_Assigned task_:
An exact transcription of the listing, without its images, is what the answer must contain.

*** Provided material ***

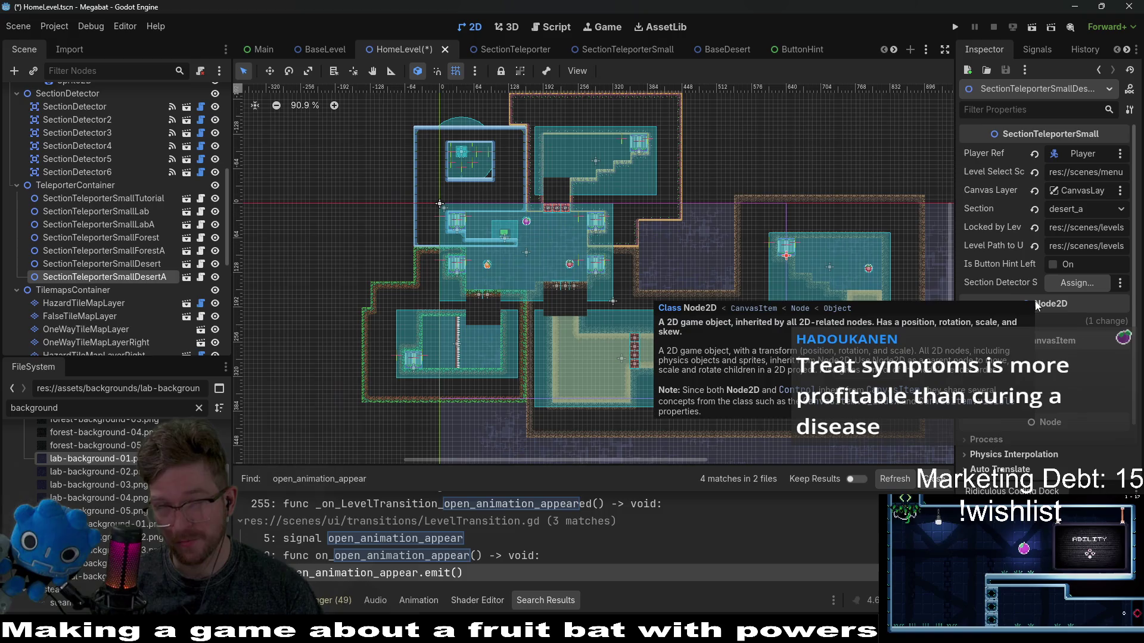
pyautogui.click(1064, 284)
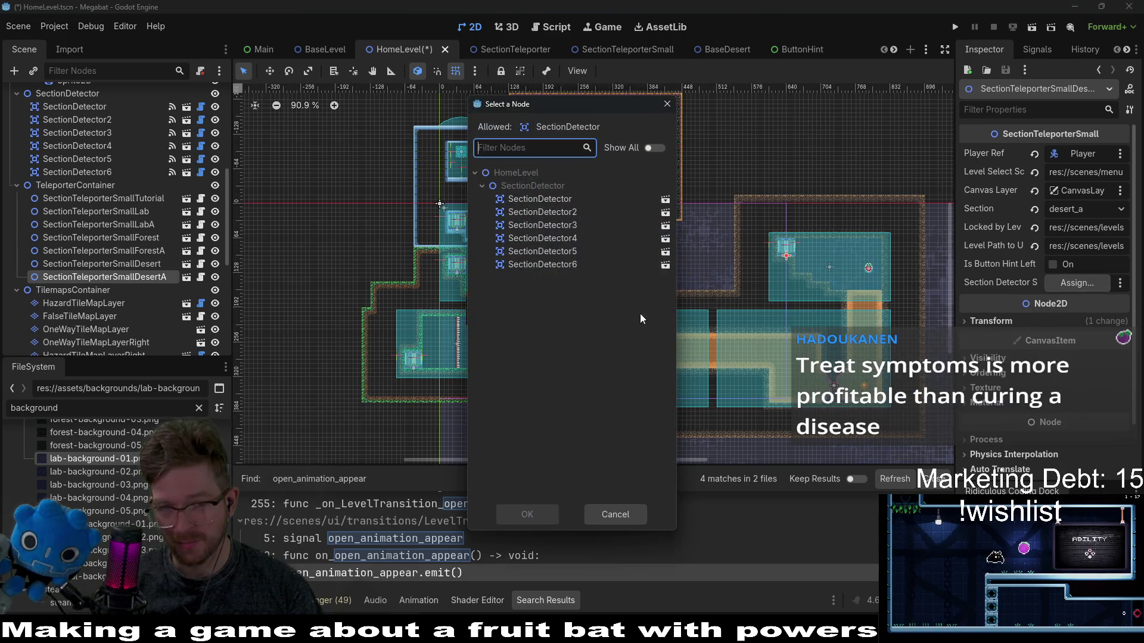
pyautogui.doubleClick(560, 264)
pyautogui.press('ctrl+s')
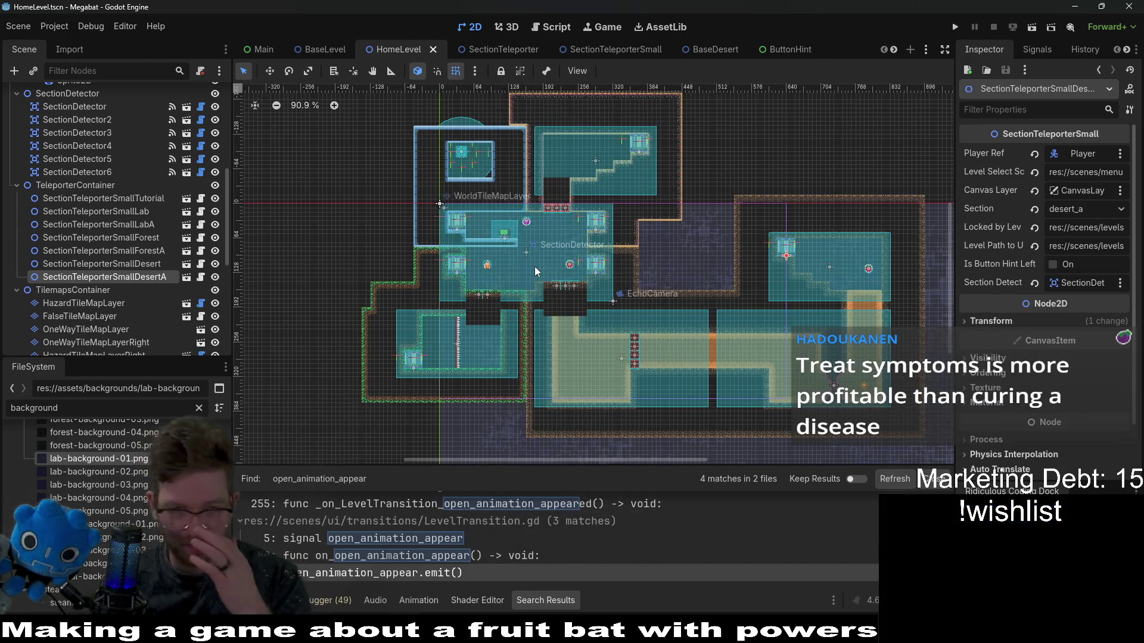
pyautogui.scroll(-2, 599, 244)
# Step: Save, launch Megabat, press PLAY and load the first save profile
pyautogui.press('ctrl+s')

***

_Answer for this exercise_:
pyautogui.click(1064, 284)
pyautogui.doubleClick(560, 264)
pyautogui.press('ctrl+s')
pyautogui.scroll(-2, 599, 244)
# Step: Save, launch Megabat, press PLAY and load the first save profile
pyautogui.press('ctrl+s')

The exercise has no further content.